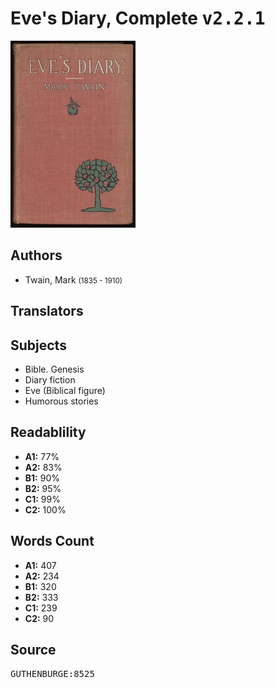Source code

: # Eve's Diary, Complete <kbd>v2.2.1</kbd>

![](./cover.medium.jpg "")

## Authors


 - Twain, Mark <small>(1835 - 1910)</small>

## Translators



## Subjects


 - Bible. Genesis
 - Diary fiction
 - Eve (Biblical figure)
 - Humorous stories

## Readablility


 - **A1:** 77%
 - **A2:** 83%
 - **B1:** 90%
 - **B2:** 95%
 - **C1:** 99%
 - **C2:** 100%

## Words Count


 - **A1:** 407
 - **A2:** 234
 - **B1:** 320
 - **B2:** 333
 - **C1:** 239
 - **C2:** 90

## Source


<kbd>GUTHENBURGE:8525</kbd>
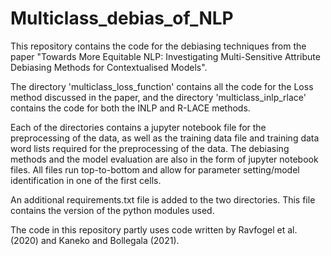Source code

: # Multiclass_debias_of_NLP
This repository contains the code for the debiasing techniques from the paper "Towards More Equitable NLP: Investigating Multi-Sensitive
Attribute Debiasing Methods for Contextualised Models".

The directory 'multiclass_loss_function' contains all the code for the Loss method discussed in the paper, and the directory 'multiclass_inlp_rlace' contains the code 
for both the INLP and R-LACE methods.

Each of the directories contains a jupyter notebook file for the preprocessing of the data, as well as the training data file and training data word lists required for the
preprocessing of the data. The debiasing methods and the model evaluation are also in the form of jupyter notebook files. All files run top-to-bottom and allow for
parameter setting/model identification in one of the first cells.

An additional requirements.txt file is added to the two directories. This file contains the version of the python modules used.

The code in this repository partly uses code written by Ravfogel et al. (2020) and Kaneko and Bollegala (2021).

#### [Task instructions]
Read through the entries above and copy each line that has the string "jupyter" in it.

#### [Response for this exercise]
Each of the directories contains a jupyter notebook file for the preprocessing of the data, as well as the training data file and training data word lists required for the
preprocessing of the data. The debiasing methods and the model evaluation are also in the form of jupyter notebook files. All files run top-to-bottom and allow for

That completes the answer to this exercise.